Forget it just being exhibitors and consider the unions as well.
The studios and the corporations that own them think of every piece of the puzzle, human or not, as being something that should be adjusted to serve their every interest and whim. Actors, writers, and directors have a job to do, but the remuneration, unless the individual is powerful enough to demand and receive more, should, in the eyes of these companies, serve their bottom line. There are only two common denominators; ego and money. And money usually wins over ego.
What’s hard, for those of us who believe in fairness and shared responsibility, is that the corporations aren’t really wrong… they are just doing what corporations do. AMPTP couldn’t run roughshod over the talent unions, as they did in the last serious round of contracts, without the unions/guilds submitting (consciously or otherwise). The only leverage the employees really have is themselves and their work… but even with one guild striking, they couldn’t hold it together long enough to get significantly improved contracts. And now, SAG is already a shadow of its former self.
Exhibitors have long seemed to have an inferiority complex, like Canadians often have about America. Inferiority is not an objective truth. These are symbiotic relationships. But roles are quickly set and the distributors’ superiority complex is profound, almost made worse by the awareness that they really do need the theater owners. That’s a step less control than is optimal. This makes ideas like shortened theatrical windows more attractive, even if they don’t make financial sense… because ego makes them think that more control will eventually lead to more money. How many times has that been wrong? (We can start the conversation with the DVD Bubble and the failure to manage it.)
The exhibitors get fawned over in public by the distributors and then, after the doors close, they are treated as though they were just another obstacle to overcome. The movie theater industry in America was really rebuilt in the late 90s, by way of a load of bankruptcies, and allowed for a reconsideration of how films could be distributed. Without that partnership with the exhibitors, we wouldn’t have the massive openings we now have, which in turn, have led to the studios thinking that they can short the theatrical runs and get to the post-theatrical in 6 weeks or less, where the split is more lucrative to them.
But I can’t say that the studios/distributors are The Bad Guys. There is no morality to business, good or bad. There are some people with strong moral ideas and some of them are even enormously successful business people. But the standard for decision making, beyond those exceptions, is not a secret. Maximize in any way that doesn’t, ultimately, minimize due to the force of the maximizing action. Morality is a math problem.

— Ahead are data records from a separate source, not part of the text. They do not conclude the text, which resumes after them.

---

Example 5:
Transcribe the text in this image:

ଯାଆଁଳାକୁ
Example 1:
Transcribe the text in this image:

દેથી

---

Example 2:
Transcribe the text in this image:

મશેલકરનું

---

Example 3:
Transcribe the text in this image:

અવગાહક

The distributors are dead wrong, in my opinion, about this idea… on a business level before we even discuss the art of cinema. But are they evil? No, not really. Even though WB and Universal are both owned by parents with cable businesses and Fox is owned by a parent with an international satellite business, and Sony sees a big piece of its future as a content conduit via the internet by way of their hardware platforms… they are just trying to maximize their businesses.

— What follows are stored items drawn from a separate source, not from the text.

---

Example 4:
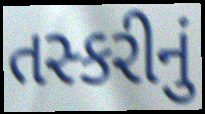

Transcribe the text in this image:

તસ્કરીનું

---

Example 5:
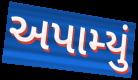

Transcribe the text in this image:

અપામ્યું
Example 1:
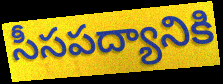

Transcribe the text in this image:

సీసపద్యానికి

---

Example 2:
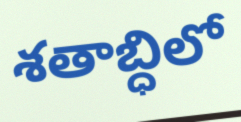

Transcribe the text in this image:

శతాబ్ధిలో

This, of course, makes it all harder to respond to naked aggression. Villains make it easier to get the troops excited. Exhibitors can’t actually KNOW that shortened windows will undermine their businesses. It’s just a well-educated guess. While nothing has buried theatrical, every major innovation that makes filmed entertainment more accessible away from theaters has done incremental damage.
And ironically, while Jim Cameron and George Lucas and Jeffrey Katzenberg talk about improving the movie experience with new technology, they are unwittingly playing right into the hands of the studios that want more events and fewer movies. The theory, according to the trio, is that even conventional dramas will be improved by 3D and other improving technologies. But what I hear is the chance for those who want to turn theatrical into an event medium.
For theater owners to be able to change this equation, they will have to be willing to lose some money. Some serious money. Soon. Essentially, it is like a strike situation. Both sides have something to lose… and the repercussions will last longer than the moment.
The Distributors keeps getting to have its cake and eat it too. And as much as I hope it’s not true, I expect it to go that way on this as well. Distributors will give up some short term battles to win the war. The ball may not roll all the way down hill. But we will probably have to wait to for economic forces to change the playing field… which is usually too late.
So whose side do you take? The Good Guys who don’t stick to their guns or The Bad Guys who do? It isn’t as easy a question as it probably should be.